Let’s Go Find the Wrong Person – The Costs of Terminating a Recruited Employee
Previously printed in the CCH’s Focus on Canadian Employment and Equality Rights Newsletter.
In a recent decision, Rodgers v. CEVA, 2014 ONSC 6583, an Ontario employer paid a high price for terminating a senior employee who had been recruited with an attractive job offer.
Bruce Rodgers (“Rodgers”) was the President of Sameday Worldwide, a company which handled transportation of goods. In 2009, he was recruited by CEVA Freight Canada Co. (“CEVA”) to become its Country Manager. Rodgers was earning a salary of $189,000 plus a bonus with Sameday Worldwide.

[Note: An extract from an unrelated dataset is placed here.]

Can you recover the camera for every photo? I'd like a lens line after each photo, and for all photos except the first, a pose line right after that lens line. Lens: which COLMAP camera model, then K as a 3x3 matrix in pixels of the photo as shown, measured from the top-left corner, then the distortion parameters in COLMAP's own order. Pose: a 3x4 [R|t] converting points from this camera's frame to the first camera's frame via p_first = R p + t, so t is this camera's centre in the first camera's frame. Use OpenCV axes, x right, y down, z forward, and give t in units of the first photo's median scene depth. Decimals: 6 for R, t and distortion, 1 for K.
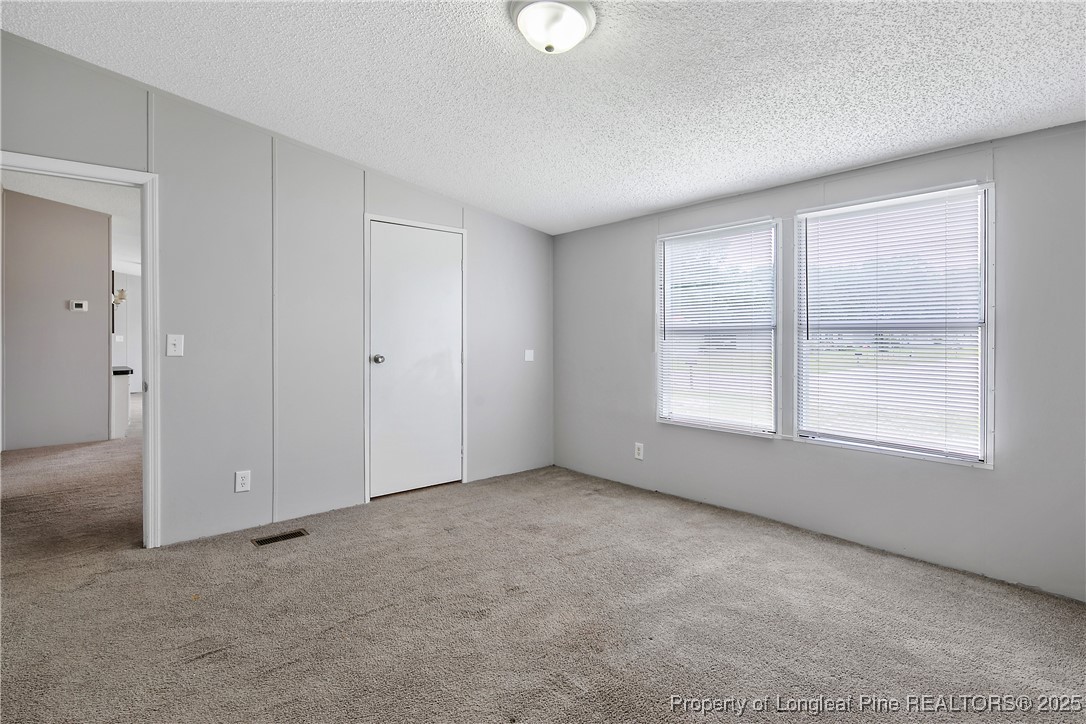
lens RADIAL K [[527.6, 0, 566.1], [0, 527.6, 337.2], [0, 0, 1]] dist [-0.002706, -0.000251]
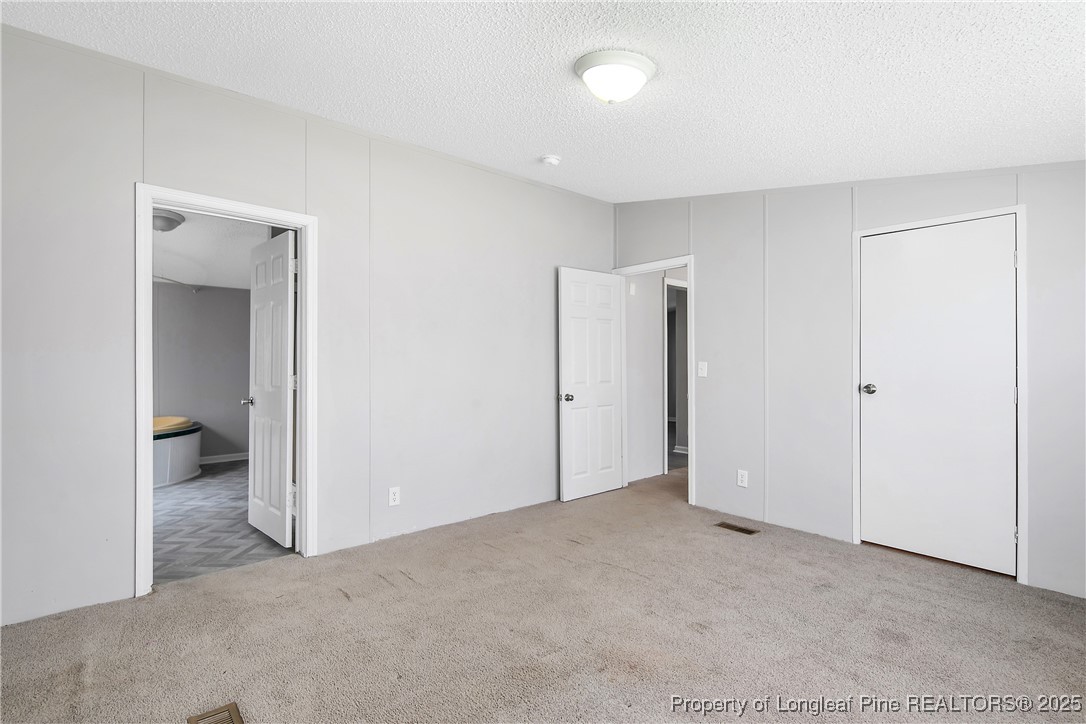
lens RADIAL K [[527.6, 0, 535.2], [0, 527.6, 362.6], [0, 0, 1]] dist [-0.002706, -0.000251]
pose [[-0.025848, 0.004912, -0.999654, 0.665683], [-0.000901, 0.999987, 0.004937, -0.009656], [0.999665, 0.001029, -0.025844, 0.543066]]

After being flown to Houston twice, attending a total of seven interviews, and meeting the CEO of CEVA’s global parent company, Rodgers was presented with an offer of employment. He turned it down. He was then made a second offer with a higher salary and signing bonus, which he accepted. Rodgers was also told that he was required to purchase shares in the company in order to demonstrate his commitment. The cost of the shares purchased by Rodgers was $102,330.85.
A little less than three years later, Rodgers was dismissed from CEVA without cause. He was paid two weeks of salary in lieu of notice plus severance of just under one additional week and outstanding vacation pay. Rodgers’ contract of employment provided that he could be terminated upon notice or pay in lieu of notice “based on [his] length of service and applicable legal requirements”.
Rodgers commenced a wrongful dismissal action against CEVA and argued, in part, that he was induced by CEVA to leave secure and long-term employment with Sameday Worldwide. Rodgers alleged that in the circumstances, he was entitled to damages equivalent to 18 to 24 months of notice, less mitigation earnings.
CEVA argued that Rodgers’ entitlement to notice or pay in lieu of notice based on “length of service” was a distinct consideration from “applicable legal requirements”. While the Court acknowledged that Rodgers’ short length of service was a relevant factor, it found that it did not warrant any particular weight because the employment agreement was not clear that length of service would trump all other considerations. The Court held that if the parties intended for length of service to be accorded more weight than any other factor in determining the appropriate notice period, it was incumbent upon CEVA to make this clear to Rodgers. There was no such evidence in the case before the Court.
The Court focused on the way in which Rodgers was recruited to the position of Country Manager. It stated:
The recruitment of the plaintiff by the defendant when he was employed in a senior position of significant length of service is also a factor tending to increase the period of notice. Against those factors is the short period of time that the plaintiff was employed by the defendant. However, I have concluded that both parties to the employment contract contemplated, at the commencement of the employment relationship, that it would be a long one. Specifically, I do not believe that either party thought of [sic] the plaintiff’s employment could be terminated after approximately three years of service upon payment of two weeks’ salary in lieu of notice plus severance pay in the approximate amount of $5,000.
In the circumstances, the Court found that an appropriate notice period was 14 months. This equated to a payment of $428,246, less Rodgers’ mitigation earnings of $82,261.
Lessons for Employers
This case serves as an important reminder to employers that even where job security is not explicitly promised, or even discussed, the method of recruitment can be viewed by the Court as an implicit promise of job security. Here, the Court noted the “attractive” financial package which Rodgers was offered, and the fact that this was an improvement over the original offer which he declined. The Court was also persuaded by the fact that Rodgers was forced to make an investment in the company, giving him the impression that he could expect above-average job security. As such, Rodgers was “induced” to join CEVA and deserved a longer notice period.
While there were certainly other factors at play in the Court’s decision with respect to the reasonable notice period, e.g. Rodgers’ age and his high level of responsibility, the Court was clear that CEVA’s recruitment of Rodgers from a secure, long-term job was a factor contributing to the lengthy notice period awarded.
Employers must be cognizant of the efforts they make to convince someone to leave prior employment, and ensure that any resulting offer of employment includes an appropriately drafted termination provision which is clearly communicated to the employee.